Since that day, I have conducted an extensive
research into the Kelly and Murray families, the Kellys’ being the
family of my mother’s mother and the latter her father’s family.
As I uncovered each layer, I soon discovered how vast and remarkable
my descendants were, starting from their origins in Ireland and
ending in the early 1930’s. At this point I decided the secret part
of the story had been told and subsequent generations would gain
an insight into where they came from. I have made the central character
to the story, my grandmother Georgina Sarah Murray nee Kelly because
her life had the most impact on my mother and her siblings. It is
a sad story that begins like many other stories which tells about
the struggles of the Irish under British rule, the Irish famine
and those that emigrated to Victoria to find a better life. There
is John O’Halloran Kelly and Thomas James Murray who arrived in
the late 1850’s with John’s son going on to be a pioneer of North
Eastern Victoria, and marrying the invincible Eliza Down. Thomas
Murray also arrived in North Eastern Victoria and found his wife
Bridget Stephens by more traditional means, and became hugely successful
both financially and socially. It tells the story of the Victorian
goldfields and land selection, and paints a picture of the political
and social landscapes of the late 19th Century and early 20th Century.
But where this story differs from just being a family history is
my concentration on the first generation Australians from both families,
and what transpired to make this a story worth telling.
The union between Georgina and Patrick Murray
is the basis of the story, but the brothers and sisters of the couple
are not forgotten as each played a part in one another’s lives.
There are the older brothers of Georgina who spent their adult lives
in NSW and Qld, and her younger siblings who had both eventful and
changeable lives, especially her adored brother Jim, who was killed
in WW1 just weeks before Armistice. Then there are Patrick’s sisters
who were strong women in their own right, and a brother who died
long before his time. But the real subject of the story is Patrick’s
alcoholism which contributed so cruelly to the lives of Georgina
and her children. This is all part of the secret that was buried
for so long about how Georgina’s children were put into care, the
girls into the Good Shepherd Convent at Abbotsford and the boys
into St Vincent de Paul’s Boys Orphanage in South Melbourne. Throughout
I have never wavered in my belief that the events that occurred
over a century in time are relevant to how we lead our lives today.
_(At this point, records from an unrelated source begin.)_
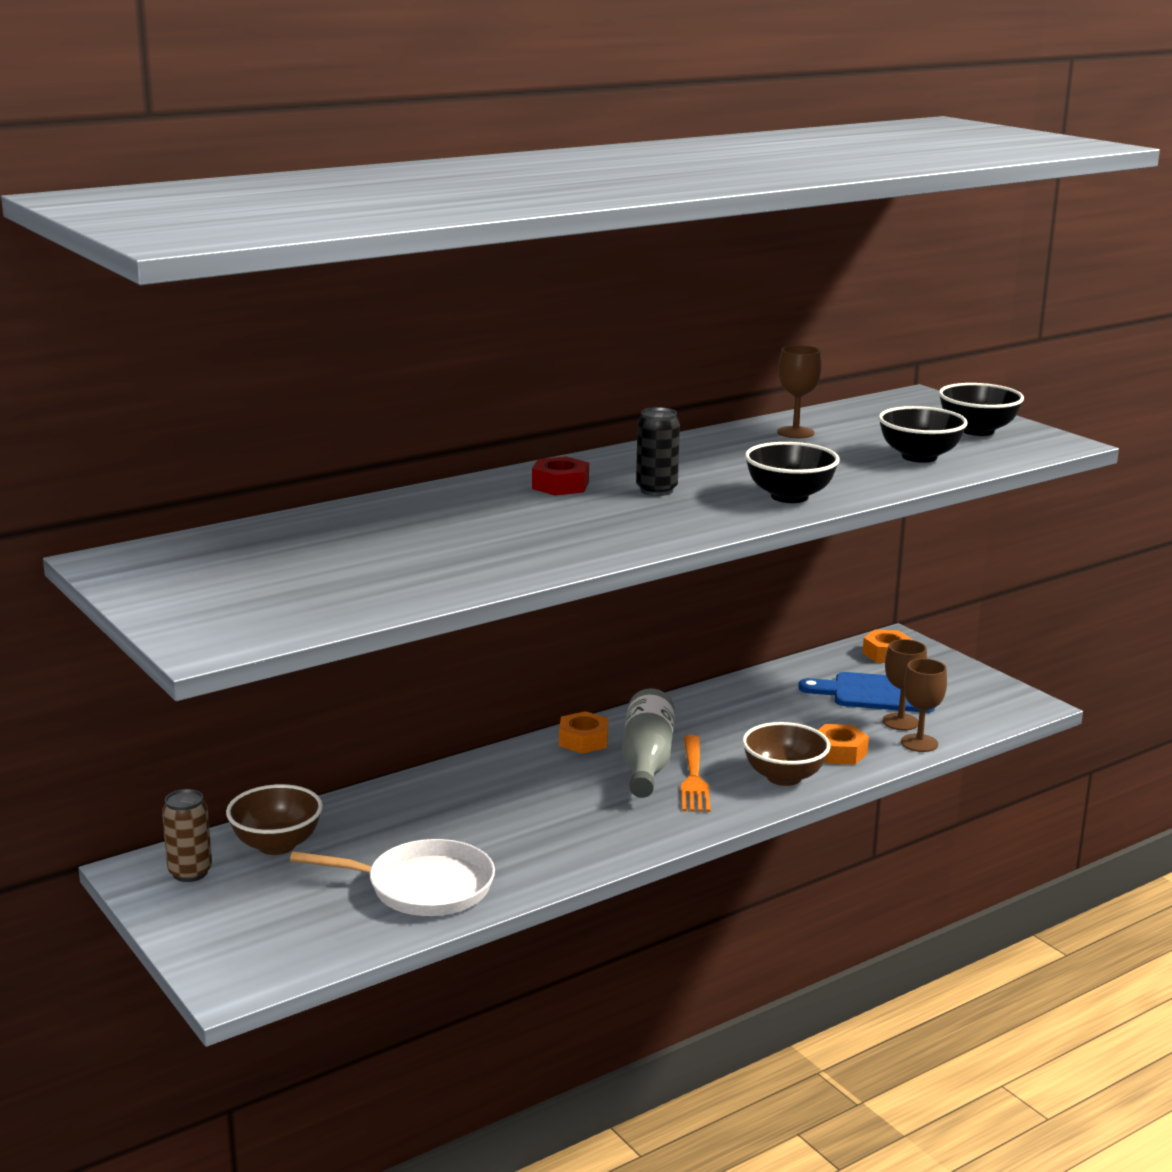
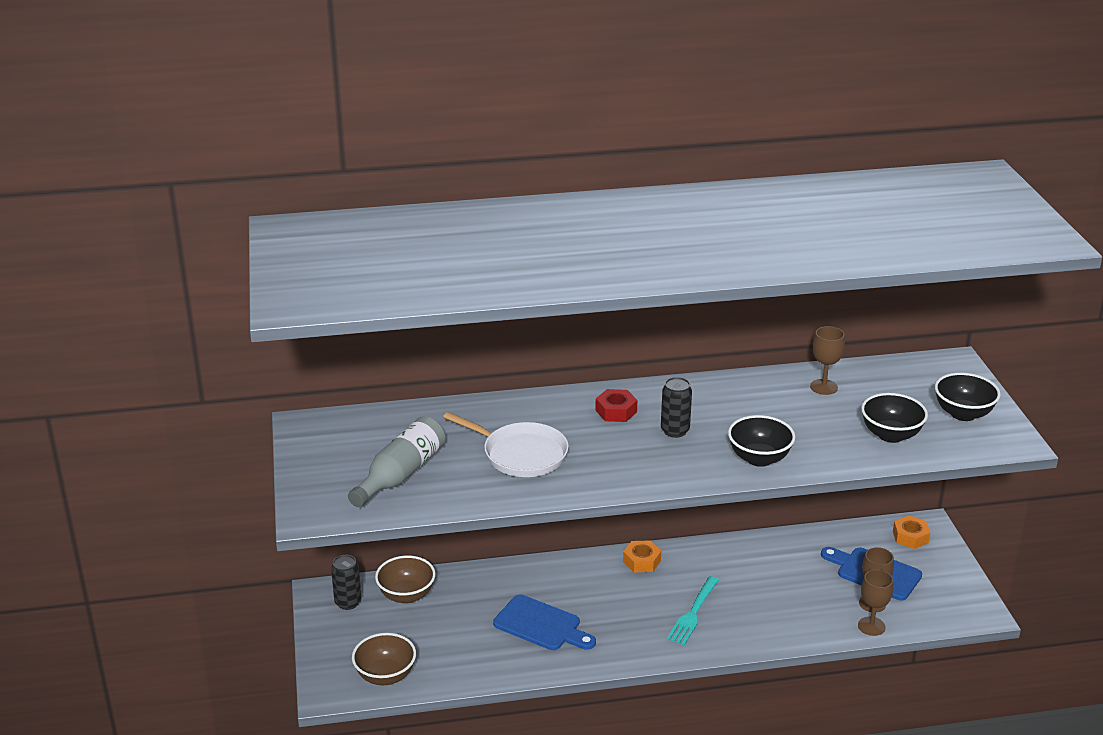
camera: 25 degrees right, 10 degrees up
(190, 872) = (348, 602): brown can -> black can
(423, 887) = (471, 653): white pan -> white pan (521, 454)
(500, 834) = (541, 625): none -> blue cutting board
(646, 761) = (671, 590): grey bottle -> grey bottle (400, 474)
(693, 777) = (693, 613): orange fork -> turquoise fork
(784, 777) = (754, 630): brown bowl -> brown bowl (385, 676)
(839, 752) = (808, 619): orange nut -> none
I also set out to try and understand why Georgina’s children suffered
their fate with so many relatives on both sides of the family. I
am sure older members of the family who have now passed away would
not approve of my intrusion into their lives, and I am very mindful
of their attitudes. However, by just knowing and acknowledging the
wrongs, the hidden shames and the reality of the time, it has left
me with the view that at last I think I now understand.